The owner of a construction company was left with just £100 in his bank account after his van was seized by bailiffs over a wrongly issued parking fine.

Dwight Henry, who lives in Lower Clapton, thought a parking fine he was given in Evering Road had been cancelled after he confronted the issuing traffic warden about it.

As he approached his van just after 7.55am on April 5, he saw the parking attendant issuing him a ticket – even though the bay his van was parked in was not suspended until after 8am.

Mr Henry claims that when he pointed out the mistake to the warden, it was agreed that the fine should be cancelled and his ticket was ripped up.

But five months later he received a letter from bailiff Newlyn Plc saying it had been passed a debt of more than £200 for the ticket.

Despite then starting the process of challenging the fine with the Traffic Enforcement Centre, Mr Henry’s van was clamped and seized by the bailiffs at the end of last month. By then his debt had increased to £1,300.

The builder claims that he has not been able to work since as his tools were locked inside the van.

Mr Henry estimates that he has had to forgo contracts worth around £45,000 and lay off ten employees as a result.

He told Hackney Gazette: “This PCN [penalty charge notice] is not legal. It cannot be legal because it was issued before the time of the contravention [hours].

“I’ve been home since October 23 – I haven’t been able to work, I’ve had no tools, no transportation.

“Bear in mind I’m paying for insurance for this van, I’m paying tax and MOT.

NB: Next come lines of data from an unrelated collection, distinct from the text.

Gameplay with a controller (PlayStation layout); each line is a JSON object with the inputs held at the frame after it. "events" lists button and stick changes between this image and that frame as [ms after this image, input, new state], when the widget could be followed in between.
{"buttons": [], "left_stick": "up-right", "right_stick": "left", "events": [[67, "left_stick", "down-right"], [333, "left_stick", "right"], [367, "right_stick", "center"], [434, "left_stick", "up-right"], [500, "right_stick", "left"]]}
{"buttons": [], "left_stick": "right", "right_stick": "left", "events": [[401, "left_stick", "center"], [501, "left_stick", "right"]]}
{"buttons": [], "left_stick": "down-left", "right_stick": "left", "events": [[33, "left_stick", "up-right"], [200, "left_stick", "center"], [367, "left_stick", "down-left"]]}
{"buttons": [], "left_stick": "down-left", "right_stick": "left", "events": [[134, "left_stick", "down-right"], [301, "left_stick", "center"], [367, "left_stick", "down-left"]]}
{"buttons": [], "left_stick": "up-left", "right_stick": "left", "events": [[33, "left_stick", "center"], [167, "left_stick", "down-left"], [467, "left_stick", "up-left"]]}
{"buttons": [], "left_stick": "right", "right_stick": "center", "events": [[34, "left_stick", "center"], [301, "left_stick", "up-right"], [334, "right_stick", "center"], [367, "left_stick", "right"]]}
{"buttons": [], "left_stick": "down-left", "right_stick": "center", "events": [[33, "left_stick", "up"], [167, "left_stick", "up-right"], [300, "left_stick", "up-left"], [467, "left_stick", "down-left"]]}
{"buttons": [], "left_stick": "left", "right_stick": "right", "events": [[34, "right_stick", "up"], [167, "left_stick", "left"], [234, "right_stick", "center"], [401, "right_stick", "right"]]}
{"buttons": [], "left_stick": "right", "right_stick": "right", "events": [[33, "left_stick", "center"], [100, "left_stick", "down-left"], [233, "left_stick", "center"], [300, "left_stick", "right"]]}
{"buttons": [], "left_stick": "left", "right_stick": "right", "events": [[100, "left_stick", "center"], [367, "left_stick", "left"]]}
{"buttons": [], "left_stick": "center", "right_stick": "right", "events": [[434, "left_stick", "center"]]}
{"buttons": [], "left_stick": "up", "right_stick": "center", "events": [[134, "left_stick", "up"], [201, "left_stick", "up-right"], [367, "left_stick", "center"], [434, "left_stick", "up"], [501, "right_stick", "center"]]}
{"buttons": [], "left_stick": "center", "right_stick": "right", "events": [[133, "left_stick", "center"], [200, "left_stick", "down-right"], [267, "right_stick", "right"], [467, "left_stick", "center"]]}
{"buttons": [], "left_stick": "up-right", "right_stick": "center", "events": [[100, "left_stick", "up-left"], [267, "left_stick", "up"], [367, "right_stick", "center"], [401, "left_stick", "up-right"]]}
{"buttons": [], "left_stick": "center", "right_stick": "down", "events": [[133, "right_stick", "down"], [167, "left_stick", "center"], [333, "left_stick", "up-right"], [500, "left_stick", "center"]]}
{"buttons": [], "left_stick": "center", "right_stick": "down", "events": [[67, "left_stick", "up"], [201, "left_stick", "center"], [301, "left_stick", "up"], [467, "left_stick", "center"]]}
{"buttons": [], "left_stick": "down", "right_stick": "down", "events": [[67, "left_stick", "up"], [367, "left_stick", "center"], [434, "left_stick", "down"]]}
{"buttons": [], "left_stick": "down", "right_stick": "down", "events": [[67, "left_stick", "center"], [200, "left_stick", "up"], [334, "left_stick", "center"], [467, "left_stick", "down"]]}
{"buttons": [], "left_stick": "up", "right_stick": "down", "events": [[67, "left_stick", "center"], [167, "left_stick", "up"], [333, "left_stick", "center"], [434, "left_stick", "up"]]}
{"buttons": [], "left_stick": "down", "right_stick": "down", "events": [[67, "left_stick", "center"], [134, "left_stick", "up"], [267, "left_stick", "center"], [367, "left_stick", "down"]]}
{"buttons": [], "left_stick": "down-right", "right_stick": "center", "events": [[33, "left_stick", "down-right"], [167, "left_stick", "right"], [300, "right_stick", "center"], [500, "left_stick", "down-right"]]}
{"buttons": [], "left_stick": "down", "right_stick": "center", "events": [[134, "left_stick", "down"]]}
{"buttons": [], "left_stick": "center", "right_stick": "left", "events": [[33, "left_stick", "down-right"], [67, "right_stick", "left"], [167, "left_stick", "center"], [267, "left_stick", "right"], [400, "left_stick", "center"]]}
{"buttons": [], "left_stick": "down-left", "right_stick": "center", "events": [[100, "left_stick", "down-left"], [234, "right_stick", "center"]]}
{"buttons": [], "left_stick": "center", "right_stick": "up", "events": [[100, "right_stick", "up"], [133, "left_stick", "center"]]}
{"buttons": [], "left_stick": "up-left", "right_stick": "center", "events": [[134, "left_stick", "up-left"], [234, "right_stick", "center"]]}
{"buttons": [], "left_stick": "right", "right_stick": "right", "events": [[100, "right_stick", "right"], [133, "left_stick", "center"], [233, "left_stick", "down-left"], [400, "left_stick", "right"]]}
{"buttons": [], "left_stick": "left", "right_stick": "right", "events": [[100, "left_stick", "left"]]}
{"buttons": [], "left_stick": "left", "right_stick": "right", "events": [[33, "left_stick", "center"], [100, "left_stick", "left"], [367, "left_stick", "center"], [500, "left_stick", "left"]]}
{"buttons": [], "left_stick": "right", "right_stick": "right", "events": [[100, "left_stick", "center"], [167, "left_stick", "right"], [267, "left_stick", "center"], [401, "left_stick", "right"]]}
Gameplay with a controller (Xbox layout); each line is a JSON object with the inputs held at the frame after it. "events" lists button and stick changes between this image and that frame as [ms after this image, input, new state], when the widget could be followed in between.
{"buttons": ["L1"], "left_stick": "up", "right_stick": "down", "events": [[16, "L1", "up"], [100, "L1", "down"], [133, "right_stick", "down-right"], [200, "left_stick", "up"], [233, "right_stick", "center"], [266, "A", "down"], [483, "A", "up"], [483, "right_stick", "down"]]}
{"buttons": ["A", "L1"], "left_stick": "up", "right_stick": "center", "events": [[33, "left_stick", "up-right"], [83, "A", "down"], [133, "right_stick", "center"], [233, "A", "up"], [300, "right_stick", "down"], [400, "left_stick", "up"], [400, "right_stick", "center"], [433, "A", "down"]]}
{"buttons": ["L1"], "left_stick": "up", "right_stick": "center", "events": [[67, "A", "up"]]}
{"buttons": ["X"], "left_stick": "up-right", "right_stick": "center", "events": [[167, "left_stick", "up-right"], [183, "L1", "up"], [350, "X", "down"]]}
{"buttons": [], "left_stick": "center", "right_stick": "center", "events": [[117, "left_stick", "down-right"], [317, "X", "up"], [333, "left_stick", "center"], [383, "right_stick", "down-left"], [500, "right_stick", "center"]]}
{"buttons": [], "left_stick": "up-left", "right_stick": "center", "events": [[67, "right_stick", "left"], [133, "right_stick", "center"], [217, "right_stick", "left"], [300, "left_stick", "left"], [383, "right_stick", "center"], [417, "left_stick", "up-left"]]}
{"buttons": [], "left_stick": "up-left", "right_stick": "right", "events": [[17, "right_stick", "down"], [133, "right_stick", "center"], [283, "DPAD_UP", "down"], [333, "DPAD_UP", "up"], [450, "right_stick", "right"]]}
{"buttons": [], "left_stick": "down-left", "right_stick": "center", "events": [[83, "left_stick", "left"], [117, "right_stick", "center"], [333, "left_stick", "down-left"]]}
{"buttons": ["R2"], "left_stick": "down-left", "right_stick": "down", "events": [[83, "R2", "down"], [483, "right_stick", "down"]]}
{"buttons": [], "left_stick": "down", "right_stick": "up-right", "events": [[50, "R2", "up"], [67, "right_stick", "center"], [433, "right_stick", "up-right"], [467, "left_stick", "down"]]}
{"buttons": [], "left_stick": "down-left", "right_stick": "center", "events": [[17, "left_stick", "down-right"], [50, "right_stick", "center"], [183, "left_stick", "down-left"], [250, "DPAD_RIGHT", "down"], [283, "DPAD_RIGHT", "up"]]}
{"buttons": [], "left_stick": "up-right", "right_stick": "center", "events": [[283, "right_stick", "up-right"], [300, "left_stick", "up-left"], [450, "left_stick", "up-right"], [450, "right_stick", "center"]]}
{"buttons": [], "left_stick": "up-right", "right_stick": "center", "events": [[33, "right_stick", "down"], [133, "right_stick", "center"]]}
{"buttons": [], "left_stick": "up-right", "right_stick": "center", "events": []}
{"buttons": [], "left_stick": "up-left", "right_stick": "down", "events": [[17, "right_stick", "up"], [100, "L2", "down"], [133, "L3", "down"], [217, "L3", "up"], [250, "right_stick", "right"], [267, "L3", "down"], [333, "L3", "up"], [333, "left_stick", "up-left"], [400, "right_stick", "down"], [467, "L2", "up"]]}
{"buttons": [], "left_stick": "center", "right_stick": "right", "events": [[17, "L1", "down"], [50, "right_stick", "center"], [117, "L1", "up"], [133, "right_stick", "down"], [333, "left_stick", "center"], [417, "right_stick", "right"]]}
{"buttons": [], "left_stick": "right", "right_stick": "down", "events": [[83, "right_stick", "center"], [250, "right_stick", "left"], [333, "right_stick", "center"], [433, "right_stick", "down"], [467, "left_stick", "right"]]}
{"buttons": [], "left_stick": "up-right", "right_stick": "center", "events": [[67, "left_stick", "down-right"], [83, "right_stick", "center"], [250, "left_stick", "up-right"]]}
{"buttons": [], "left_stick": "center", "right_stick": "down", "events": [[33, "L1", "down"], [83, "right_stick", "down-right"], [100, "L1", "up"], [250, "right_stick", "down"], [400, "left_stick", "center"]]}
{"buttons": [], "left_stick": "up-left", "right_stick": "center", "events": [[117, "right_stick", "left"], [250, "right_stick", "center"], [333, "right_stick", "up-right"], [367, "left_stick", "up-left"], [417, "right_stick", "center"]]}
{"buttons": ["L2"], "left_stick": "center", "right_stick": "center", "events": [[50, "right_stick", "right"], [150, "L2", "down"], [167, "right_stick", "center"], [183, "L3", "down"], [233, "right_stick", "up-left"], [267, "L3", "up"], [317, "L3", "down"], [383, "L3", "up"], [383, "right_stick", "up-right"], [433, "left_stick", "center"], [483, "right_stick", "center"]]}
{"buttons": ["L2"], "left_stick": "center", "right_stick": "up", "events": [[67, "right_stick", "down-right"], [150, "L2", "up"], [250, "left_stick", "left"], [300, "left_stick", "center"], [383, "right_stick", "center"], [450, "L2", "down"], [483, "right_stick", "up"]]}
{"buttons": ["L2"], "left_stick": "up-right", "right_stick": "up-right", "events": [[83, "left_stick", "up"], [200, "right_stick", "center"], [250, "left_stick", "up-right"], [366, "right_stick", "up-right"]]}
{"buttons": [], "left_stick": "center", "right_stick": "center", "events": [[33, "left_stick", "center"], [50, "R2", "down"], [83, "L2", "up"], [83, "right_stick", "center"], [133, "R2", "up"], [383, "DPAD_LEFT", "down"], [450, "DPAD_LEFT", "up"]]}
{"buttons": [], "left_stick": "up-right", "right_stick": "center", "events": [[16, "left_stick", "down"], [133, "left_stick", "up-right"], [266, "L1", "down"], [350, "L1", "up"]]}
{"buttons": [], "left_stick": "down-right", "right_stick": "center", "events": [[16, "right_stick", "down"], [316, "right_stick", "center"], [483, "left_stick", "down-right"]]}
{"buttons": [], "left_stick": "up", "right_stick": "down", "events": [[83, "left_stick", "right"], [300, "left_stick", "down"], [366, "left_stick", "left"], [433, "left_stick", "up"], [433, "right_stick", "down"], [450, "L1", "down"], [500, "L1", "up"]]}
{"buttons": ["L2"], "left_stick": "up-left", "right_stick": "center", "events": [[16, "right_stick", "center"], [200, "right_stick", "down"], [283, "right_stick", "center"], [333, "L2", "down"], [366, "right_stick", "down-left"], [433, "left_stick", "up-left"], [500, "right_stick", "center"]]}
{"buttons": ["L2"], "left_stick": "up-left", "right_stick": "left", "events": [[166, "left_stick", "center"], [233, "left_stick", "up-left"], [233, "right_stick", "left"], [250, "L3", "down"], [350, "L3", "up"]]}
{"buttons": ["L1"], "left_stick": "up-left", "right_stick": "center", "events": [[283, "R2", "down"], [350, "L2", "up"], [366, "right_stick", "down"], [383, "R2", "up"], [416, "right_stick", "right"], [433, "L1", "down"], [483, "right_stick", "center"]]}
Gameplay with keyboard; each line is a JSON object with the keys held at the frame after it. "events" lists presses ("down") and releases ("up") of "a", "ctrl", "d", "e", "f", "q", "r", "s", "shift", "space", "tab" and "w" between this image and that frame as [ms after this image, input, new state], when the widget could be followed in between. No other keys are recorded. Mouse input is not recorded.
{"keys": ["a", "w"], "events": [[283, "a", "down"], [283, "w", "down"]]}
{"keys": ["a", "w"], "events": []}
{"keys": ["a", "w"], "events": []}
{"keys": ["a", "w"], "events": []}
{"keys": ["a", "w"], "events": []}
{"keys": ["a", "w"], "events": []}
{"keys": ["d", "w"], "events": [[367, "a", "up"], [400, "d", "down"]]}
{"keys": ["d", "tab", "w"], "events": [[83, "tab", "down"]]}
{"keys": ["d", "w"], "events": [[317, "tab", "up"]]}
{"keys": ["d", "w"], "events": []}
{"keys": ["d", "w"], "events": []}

“I’ve had to close my business down. I’ve just lost three contracts for £45,000 because of this situation.

“No one wants to review the evidence because if they review the evidence [they will see] I did not park illegally. No one is listening to me.”

After we contacted Hackney Council about Mr Henry’s case at the end of last week, he was rung up by bailiffs and informed that the fine had been cancelled.

His van and tools were returned to him earlier today (November 13).

But the builder says that he should be compensated for the work he has lost out on.

He said: “The council has run me into financial ruin. The ripple effect of what they did has put me out of business.

"The council needs to take responsibility for their actions.”

Mr Henry added that as he has already been forced to cancel the contracts he was previously awarded, he cannot immediately start new construction work.

He said that he will now likely have to sell his van and tools, as well as search for a new “9 to 5” job.  

A Hackney Council spokesperson said: “We’ve reviewed this case and found that the penalty charge notice (PCN) was issued three minutes before the parking suspension began.

“This should have been cancelled and we apologise to Mr Henry for the inconvenience this has caused him. 

“The PCN has now been cancelled and our enforcement agents are arranging to return his van. 

“We did write to Mr Henry on three occasions before enforcement agents became involved - and included details of how to appeal the PCN - but we did not receive a reply.

“Our enforcement agent said that they spoke to the vehicle owner on the phone who confirmed that they had received these letters from the council.”

Mr Henry denied that he had received any letters from the council telling him he owed money for the fine – and said he only became aware it had not been cancelled by the traffic warden when he was contacted by bailiffs.

Newlyn Plc did not respond to a request for comment.